=== The exercise ===
Update the records below by replacing "name author" with "authority" wherever it occurs, and reproduce every line with nothing else changed.

+-------+

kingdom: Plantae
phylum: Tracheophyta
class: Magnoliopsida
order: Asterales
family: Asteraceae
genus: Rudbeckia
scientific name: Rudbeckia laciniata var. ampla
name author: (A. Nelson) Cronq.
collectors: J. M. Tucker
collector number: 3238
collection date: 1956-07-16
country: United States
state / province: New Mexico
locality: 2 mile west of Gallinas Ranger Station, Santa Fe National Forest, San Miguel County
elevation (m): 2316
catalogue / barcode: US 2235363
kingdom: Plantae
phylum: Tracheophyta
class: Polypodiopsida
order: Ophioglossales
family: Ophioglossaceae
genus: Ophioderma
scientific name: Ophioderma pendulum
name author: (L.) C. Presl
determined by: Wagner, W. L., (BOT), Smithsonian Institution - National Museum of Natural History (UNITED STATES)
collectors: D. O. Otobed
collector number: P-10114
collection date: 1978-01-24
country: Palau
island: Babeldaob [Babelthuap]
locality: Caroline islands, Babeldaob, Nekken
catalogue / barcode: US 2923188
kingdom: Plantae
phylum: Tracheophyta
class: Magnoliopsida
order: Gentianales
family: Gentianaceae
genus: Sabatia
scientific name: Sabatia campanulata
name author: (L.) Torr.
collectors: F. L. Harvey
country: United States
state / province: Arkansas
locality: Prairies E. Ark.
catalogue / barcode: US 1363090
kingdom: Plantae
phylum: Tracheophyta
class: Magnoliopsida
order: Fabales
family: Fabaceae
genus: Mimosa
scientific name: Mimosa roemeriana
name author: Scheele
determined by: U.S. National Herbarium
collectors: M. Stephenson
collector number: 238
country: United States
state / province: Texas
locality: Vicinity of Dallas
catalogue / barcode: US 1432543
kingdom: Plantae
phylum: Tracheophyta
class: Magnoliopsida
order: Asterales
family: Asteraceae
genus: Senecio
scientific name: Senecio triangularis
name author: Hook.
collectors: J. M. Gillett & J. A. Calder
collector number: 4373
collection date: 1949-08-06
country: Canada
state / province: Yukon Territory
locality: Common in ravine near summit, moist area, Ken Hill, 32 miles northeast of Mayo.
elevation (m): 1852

+-------+

=== Finished answer ===
kingdom: Plantae
phylum: Tracheophyta
class: Magnoliopsida
order: Asterales
family: Asteraceae
genus: Rudbeckia
scientific name: Rudbeckia laciniata var. ampla
authority: (A. Nelson) Cronq.
collectors: J. M. Tucker
collector number: 3238
collection date: 1956-07-16
country: United States
state / province: New Mexico
locality: 2 mile west of Gallinas Ranger Station, Santa Fe National Forest, San Miguel County
elevation (m): 2316
catalogue / barcode: US 2235363
kingdom: Plantae
phylum: Tracheophyta
class: Polypodiopsida
order: Ophioglossales
family: Ophioglossaceae
genus: Ophioderma
scientific name: Ophioderma pendulum
authority: (L.) C. Presl
determined by: Wagner, W. L., (BOT), Smithsonian Institution - National Museum of Natural History (UNITED STATES)
collectors: D. O. Otobed
collector number: P-10114
collection date: 1978-01-24
country: Palau
island: Babeldaob [Babelthuap]
locality: Caroline islands, Babeldaob, Nekken
catalogue / barcode: US 2923188
kingdom: Plantae
phylum: Tracheophyta
class: Magnoliopsida
order: Gentianales
family: Gentianaceae
genus: Sabatia
scientific name: Sabatia campanulata
authority: (L.) Torr.
collectors: F. L. Harvey
country: United States
state / province: Arkansas
locality: Prairies E. Ark.
catalogue / barcode: US 1363090
kingdom: Plantae
phylum: Tracheophyta
class: Magnoliopsida
order: Fabales
family: Fabaceae
genus: Mimosa
scientific name: Mimosa roemeriana
authority: Scheele
determined by: U.S. National Herbarium
collectors: M. Stephenson
collector number: 238
country: United States
state / province: Texas
locality: Vicinity of Dallas
catalogue / barcode: US 1432543
kingdom: Plantae
phylum: Tracheophyta
class: Magnoliopsida
order: Asterales
family: Asteraceae
genus: Senecio
scientific name: Senecio triangularis
authority: Hook.
collectors: J. M. Gillett & J. A. Calder
collector number: 4373
collection date: 1949-08-06
country: Canada
state / province: Yukon Territory
locality: Common in ravine near summit, moist area, Ken Hill, 32 miles northeast of Mayo.
elevation (m): 1852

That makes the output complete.